Your goal:
Word for word, transcribe the data below from the line with "left knee: (159, 273)" to the line with "left wrist: (927, 1381)", keeping both of those lines.

Recorded information:

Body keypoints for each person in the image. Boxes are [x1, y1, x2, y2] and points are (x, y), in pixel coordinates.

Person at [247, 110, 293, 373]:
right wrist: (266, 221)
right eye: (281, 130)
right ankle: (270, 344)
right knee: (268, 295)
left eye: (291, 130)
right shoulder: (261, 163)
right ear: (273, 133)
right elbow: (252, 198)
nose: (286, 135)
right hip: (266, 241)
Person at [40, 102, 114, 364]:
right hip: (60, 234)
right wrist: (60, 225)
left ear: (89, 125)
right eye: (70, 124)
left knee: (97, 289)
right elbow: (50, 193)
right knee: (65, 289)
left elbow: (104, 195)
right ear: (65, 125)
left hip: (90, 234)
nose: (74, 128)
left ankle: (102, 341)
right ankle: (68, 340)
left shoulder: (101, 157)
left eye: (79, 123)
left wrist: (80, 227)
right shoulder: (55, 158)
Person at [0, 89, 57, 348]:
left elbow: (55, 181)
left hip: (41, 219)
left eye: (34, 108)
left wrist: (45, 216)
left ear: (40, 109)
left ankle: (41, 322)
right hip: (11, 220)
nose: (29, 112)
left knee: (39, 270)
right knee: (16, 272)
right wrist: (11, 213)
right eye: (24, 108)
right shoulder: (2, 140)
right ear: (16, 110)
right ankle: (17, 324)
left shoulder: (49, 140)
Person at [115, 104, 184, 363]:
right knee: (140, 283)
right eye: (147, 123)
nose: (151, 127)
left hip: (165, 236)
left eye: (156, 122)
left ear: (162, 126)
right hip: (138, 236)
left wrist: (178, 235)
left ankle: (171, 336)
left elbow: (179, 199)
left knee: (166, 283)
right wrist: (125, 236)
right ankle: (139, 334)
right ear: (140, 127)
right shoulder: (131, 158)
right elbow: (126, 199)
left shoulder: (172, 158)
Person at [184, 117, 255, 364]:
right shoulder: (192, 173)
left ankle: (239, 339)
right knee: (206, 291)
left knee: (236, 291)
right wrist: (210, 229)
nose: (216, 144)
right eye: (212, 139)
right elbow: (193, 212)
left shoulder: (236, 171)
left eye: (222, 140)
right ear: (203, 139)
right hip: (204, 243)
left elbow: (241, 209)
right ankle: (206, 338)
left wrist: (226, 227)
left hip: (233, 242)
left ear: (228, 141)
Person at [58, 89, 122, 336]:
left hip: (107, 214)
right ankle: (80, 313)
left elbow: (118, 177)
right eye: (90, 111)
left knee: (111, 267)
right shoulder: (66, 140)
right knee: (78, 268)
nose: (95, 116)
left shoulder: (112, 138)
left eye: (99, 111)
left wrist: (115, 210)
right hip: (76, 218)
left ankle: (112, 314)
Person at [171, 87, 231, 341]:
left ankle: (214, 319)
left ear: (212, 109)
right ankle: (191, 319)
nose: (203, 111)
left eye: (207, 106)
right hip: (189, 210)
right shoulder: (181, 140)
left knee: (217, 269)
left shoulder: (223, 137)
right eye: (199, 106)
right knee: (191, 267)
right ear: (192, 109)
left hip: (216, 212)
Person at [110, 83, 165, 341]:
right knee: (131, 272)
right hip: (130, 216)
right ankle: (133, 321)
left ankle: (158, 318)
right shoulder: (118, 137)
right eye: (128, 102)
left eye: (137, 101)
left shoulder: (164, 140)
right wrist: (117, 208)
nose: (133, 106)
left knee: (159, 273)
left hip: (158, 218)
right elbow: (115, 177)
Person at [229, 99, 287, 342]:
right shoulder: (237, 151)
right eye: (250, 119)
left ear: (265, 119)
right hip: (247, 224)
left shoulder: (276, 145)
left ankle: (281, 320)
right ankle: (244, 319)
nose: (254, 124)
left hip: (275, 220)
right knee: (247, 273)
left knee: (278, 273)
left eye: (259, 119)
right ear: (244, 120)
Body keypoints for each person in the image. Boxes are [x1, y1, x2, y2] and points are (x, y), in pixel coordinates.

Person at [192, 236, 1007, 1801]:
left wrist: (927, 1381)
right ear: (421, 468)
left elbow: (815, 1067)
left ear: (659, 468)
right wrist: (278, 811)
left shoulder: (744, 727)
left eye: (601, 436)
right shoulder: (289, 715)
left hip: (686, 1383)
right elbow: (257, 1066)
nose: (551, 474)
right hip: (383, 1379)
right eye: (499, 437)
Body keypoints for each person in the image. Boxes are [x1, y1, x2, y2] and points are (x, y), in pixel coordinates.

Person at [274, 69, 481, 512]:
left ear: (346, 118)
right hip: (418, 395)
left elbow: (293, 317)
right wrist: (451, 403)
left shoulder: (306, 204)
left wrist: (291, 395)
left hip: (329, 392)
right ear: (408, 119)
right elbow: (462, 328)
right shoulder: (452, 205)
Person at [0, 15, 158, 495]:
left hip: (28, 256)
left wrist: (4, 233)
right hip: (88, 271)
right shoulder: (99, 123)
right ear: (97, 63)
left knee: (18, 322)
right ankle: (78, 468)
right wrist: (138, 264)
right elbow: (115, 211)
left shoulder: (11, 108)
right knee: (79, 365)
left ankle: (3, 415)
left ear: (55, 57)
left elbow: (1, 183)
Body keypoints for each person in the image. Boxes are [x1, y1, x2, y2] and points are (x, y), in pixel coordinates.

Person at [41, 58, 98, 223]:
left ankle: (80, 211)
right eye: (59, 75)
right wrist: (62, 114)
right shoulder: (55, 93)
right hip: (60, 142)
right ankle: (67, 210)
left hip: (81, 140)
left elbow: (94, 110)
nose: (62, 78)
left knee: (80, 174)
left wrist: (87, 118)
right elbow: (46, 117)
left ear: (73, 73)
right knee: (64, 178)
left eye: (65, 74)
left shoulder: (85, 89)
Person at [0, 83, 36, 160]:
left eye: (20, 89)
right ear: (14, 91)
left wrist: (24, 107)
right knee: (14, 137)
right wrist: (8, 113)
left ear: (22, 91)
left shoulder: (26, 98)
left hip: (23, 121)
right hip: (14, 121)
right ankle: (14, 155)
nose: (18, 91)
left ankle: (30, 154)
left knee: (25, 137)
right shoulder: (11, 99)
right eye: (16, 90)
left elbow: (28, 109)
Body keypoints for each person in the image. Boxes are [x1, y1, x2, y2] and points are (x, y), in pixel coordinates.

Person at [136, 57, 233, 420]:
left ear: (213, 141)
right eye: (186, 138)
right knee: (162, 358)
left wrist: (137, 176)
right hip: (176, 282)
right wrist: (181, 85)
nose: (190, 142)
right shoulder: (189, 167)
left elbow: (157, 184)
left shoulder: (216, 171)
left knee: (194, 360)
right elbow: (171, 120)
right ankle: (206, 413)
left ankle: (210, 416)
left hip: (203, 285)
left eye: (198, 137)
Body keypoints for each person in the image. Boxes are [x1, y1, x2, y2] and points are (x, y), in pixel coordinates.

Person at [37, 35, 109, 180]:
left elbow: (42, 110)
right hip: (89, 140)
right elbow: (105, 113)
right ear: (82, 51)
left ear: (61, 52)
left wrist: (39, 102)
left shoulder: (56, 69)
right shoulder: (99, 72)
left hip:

Solution below:
left knee: (159, 273)
left hip: (158, 218)
right elbow: (115, 177)
Person at [229, 99, 287, 342]:
right shoulder: (237, 151)
right eye: (250, 119)
left ear: (265, 119)
right hip: (247, 224)
left shoulder: (276, 145)
left ankle: (281, 320)
right ankle: (244, 319)
nose: (254, 124)
left hip: (275, 220)
right knee: (247, 273)
left knee: (278, 273)
left eye: (259, 119)
right ear: (244, 120)
Body keypoints for each person in the image. Boxes are [x1, y1, x2, y2] and points are (x, y), in pixel coordinates.

Person at [192, 236, 1007, 1801]:
left wrist: (927, 1381)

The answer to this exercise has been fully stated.